November 2006 - Landing page quality is extended to contextually targeted ads

The answer to arbitrage? A way to control the quality of those parked domain sites that are just a repository for Google ads? Probably - and so I didn’t worry too much about this one. Also, this change only affected minimum bid amounts and not ad position. Google’s advice was, “It may be instructive to put yourself in your customer’s shoes and closely examine what it is that leads you to explore and do business with a site rather than simply click the “Back” button.”

February 14, 2007 - A day of love, and more quality score changes

Google introduced more transparency to advertisers regarding keyword quality score. Now you could actually see what your minimum bid was to activate the term (no, you couldn’t see this originally!) and also glean some basic idea of what Google thought of the term (Great, Good, OK, Poor). Google also changed the quality score algorithm at this time, factoring in overall history for new keywords into the initial minimum bid, and not assigning quality to new keywords prior to the keyword accruing some history in the campaign.

August 2007 - Change to top ad placement formula

Google now put more emphasis on maximum bid for achieving premium ad placement, so that if you wanted the top spot, you could basically bid higher prices to be there. This was probably Google’s reaction to advertisers who tended to bid close to the minimum bid price. Now the top position was based more on how advertisers below you were bidding (a flashback to the true “Overture” style of auction-based bidding). But since quality score still factored into ad positioning, this didn’t really provide the additional control Google claimed. It just made everyone anxious and fueled higher CPCs overall.

March 2008 - Landing page load time incorporated into quality score

This one’s pretty straightforward. If you had a slow loading page, the time had come to fix it.

August 2008 - All hell breaks loose

Google anounced some new quality score “improvements” that include eliminating the minimum bid requirements, introducing a “first place bid” which (I’m assuming) replaces or augments the “top placement formula” introduced last August and figuring out quality scores in real-time, rather than basing them on historical campaign or account data and Google’s own history of the term.
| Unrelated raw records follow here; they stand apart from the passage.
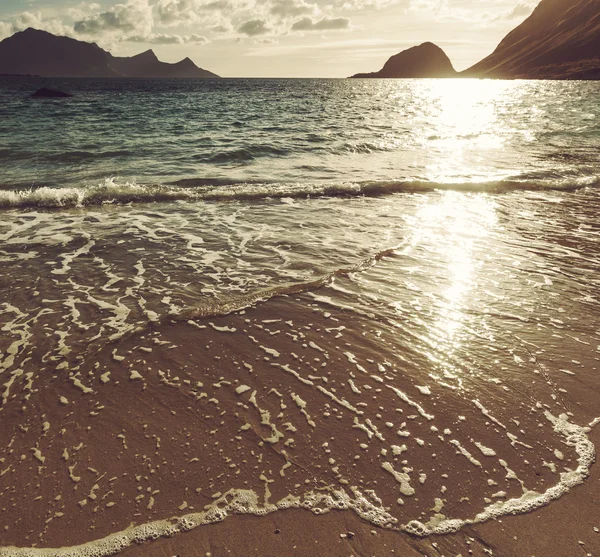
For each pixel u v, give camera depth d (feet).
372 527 8.49
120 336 14.90
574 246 23.73
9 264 20.70
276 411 11.57
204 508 8.88
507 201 32.83
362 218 28.37
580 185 37.60
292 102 158.40
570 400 11.91
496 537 8.26
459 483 9.41
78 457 10.05
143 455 10.14
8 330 15.16
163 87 310.45
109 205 30.96
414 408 11.66
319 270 20.30
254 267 20.65
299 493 9.22
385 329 15.48
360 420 11.24
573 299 17.65
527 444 10.44
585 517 8.66
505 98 193.57
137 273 19.98
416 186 36.65
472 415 11.38
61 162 45.09
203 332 15.25
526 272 20.24
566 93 222.28
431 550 8.04
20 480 9.43
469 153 53.36
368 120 93.71
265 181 38.01
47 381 12.61
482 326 15.64
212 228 26.32
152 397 12.06
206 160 47.14
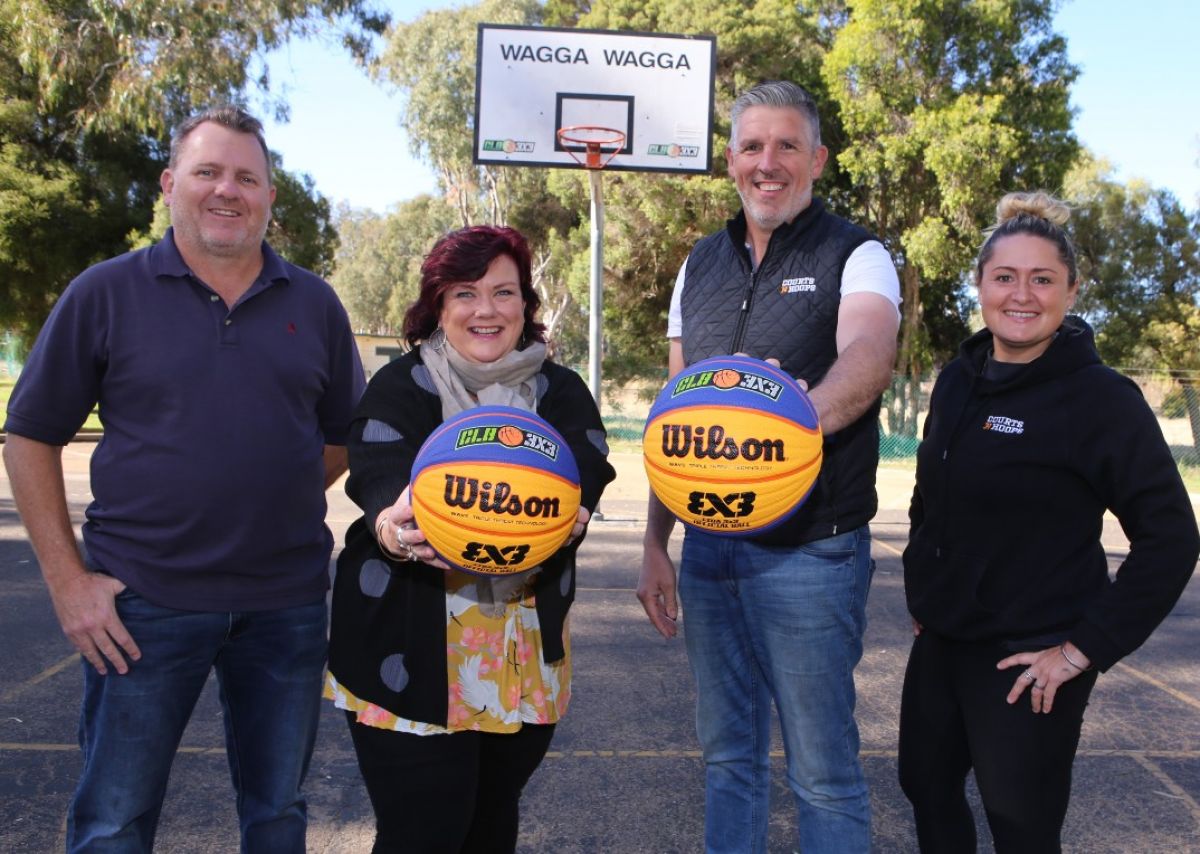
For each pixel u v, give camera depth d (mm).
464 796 2209
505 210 30844
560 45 10562
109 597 2305
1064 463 2303
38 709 4312
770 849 3256
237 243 2354
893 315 2451
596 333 10516
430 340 2355
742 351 2604
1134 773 3889
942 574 2445
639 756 3969
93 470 2398
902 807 3582
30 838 3145
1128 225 26594
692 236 22422
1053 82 19969
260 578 2436
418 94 30719
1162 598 2191
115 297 2326
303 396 2502
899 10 19266
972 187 19031
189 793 3535
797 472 2123
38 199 18391
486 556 2008
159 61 18094
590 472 2271
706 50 10641
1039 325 2346
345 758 3908
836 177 22469
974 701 2375
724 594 2678
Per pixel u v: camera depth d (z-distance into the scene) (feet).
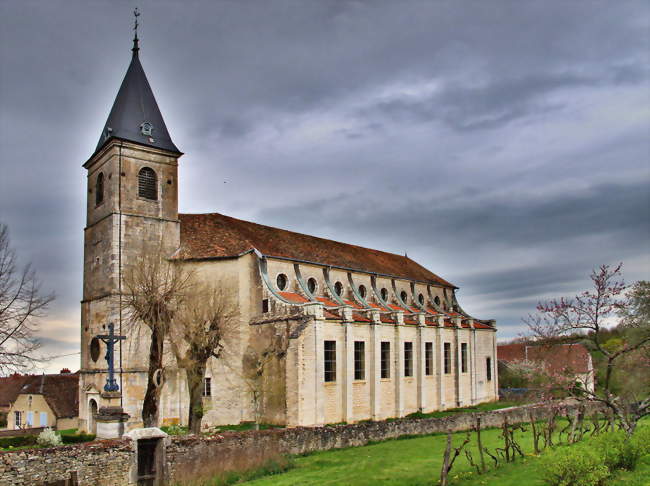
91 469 74.54
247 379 137.69
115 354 133.90
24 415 194.59
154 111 153.99
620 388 105.19
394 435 122.62
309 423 134.21
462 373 202.90
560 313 83.82
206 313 126.11
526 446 105.50
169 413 137.49
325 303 162.71
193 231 157.07
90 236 151.53
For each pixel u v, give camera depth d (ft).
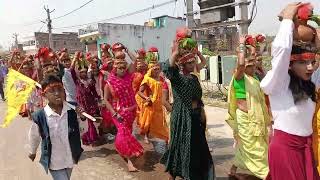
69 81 24.95
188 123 15.94
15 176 21.36
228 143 25.13
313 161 10.43
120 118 20.77
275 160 10.66
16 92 15.17
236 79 16.92
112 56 25.75
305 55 9.91
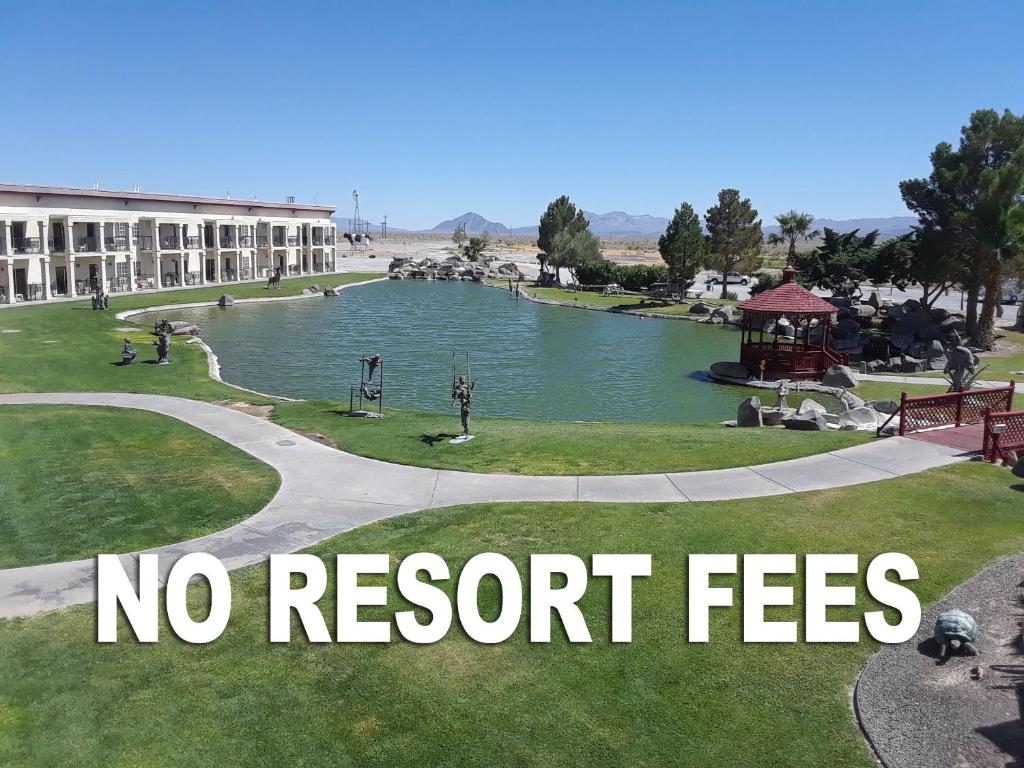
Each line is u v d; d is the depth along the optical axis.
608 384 43.84
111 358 42.47
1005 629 11.56
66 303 70.69
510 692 10.64
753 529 15.55
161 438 23.89
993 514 16.03
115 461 21.31
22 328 52.91
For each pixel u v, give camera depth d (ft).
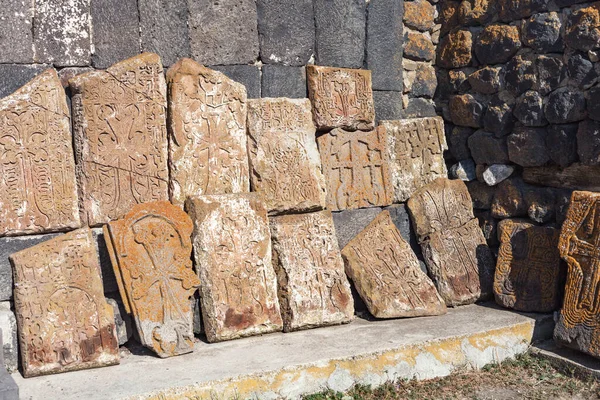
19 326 14.80
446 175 21.21
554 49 18.84
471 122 20.98
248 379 14.39
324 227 18.53
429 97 21.91
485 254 20.26
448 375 16.43
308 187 18.80
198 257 16.72
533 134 19.44
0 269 15.44
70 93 16.44
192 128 17.38
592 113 17.99
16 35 15.71
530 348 17.60
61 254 15.34
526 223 19.27
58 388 13.85
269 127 18.43
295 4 19.22
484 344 17.12
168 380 14.11
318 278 17.99
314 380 15.05
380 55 20.65
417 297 18.65
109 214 16.48
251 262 17.20
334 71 19.49
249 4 18.54
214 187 17.61
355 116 19.74
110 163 16.47
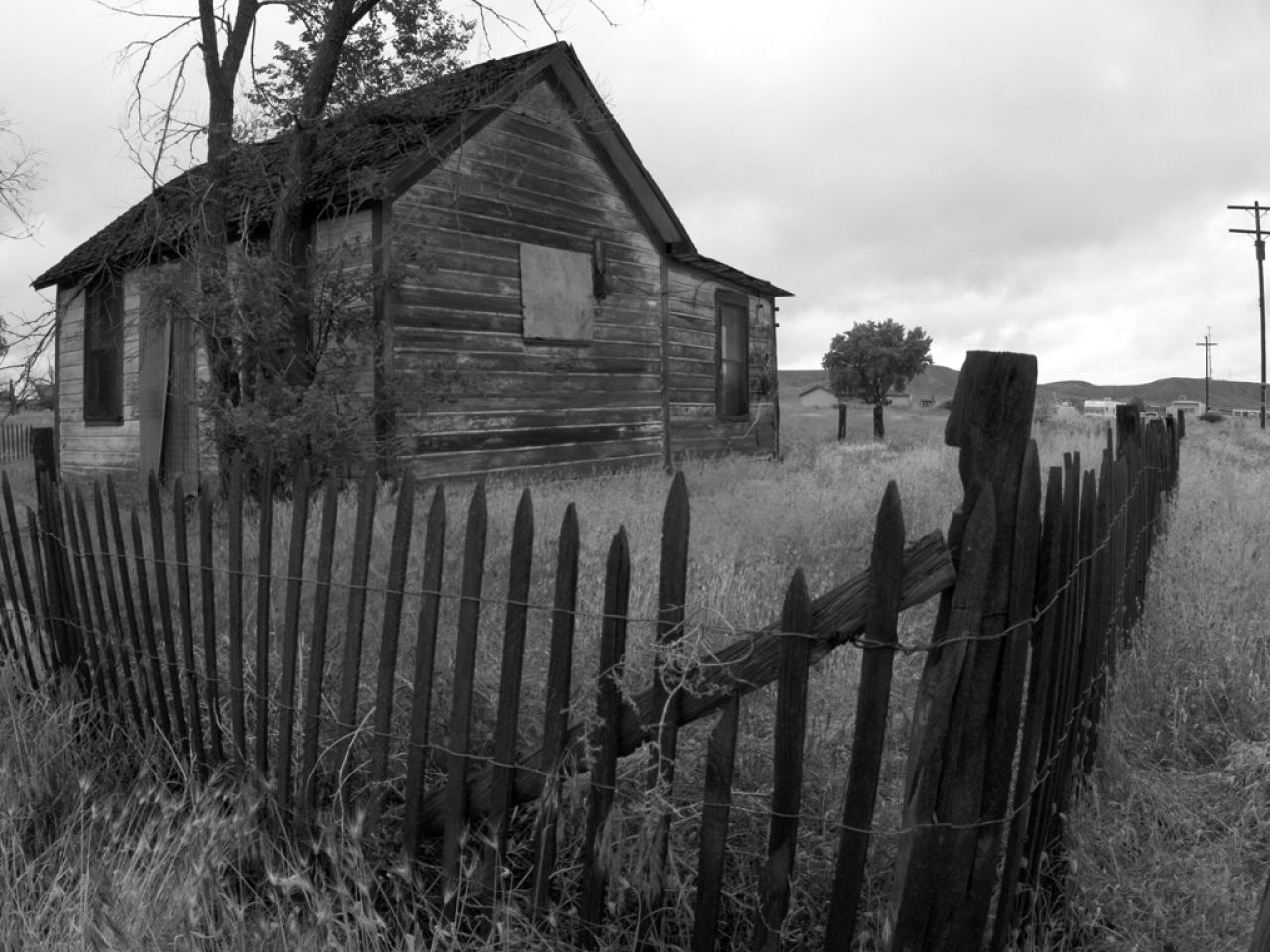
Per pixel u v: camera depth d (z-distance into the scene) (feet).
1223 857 10.69
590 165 47.83
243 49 35.09
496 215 42.34
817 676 13.92
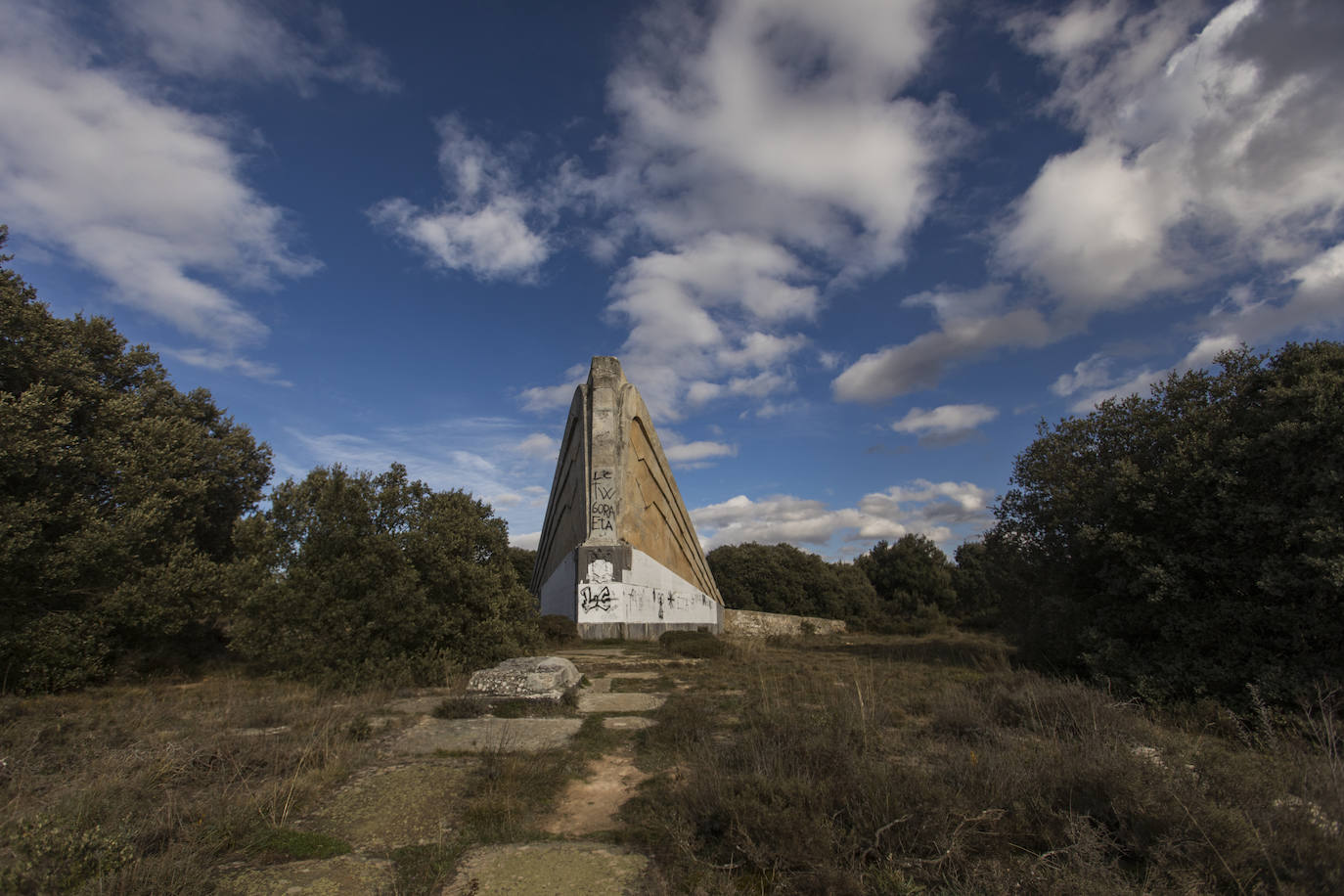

What does this mean??

I honestly don’t understand how quality score can be determined on the fly and not based on history. I don’t know what “performance” even means in the context of Google’s new announcement. I think this effectively removes the transparency Google briefly introduced in February 2007. We’ll now have to guess at the maximum bid amount and I imagine there will be a lot of head scratching when (for example) a keyword that seems highly relevant isn’t getting any search volume on Google. What can we do when that happens? Raise bids, I guess.

Google is once again touting this change, which seems to contradict all previous changes, as “better” for advertisers and (of course) Google’s users because it will allow them to show more relevant ads. Oh really? Relevant based on what? That’s not entirely clear. Personally, I base relevancy on conversions - CTR is a false metric. Anyone who has seen success on the content network can attest to that.

Do us all a favor, Google. Don’t tout these changes as better for everyone when they are untested and unclear. Perhaps they’re better for you, but that’s an entirely different post.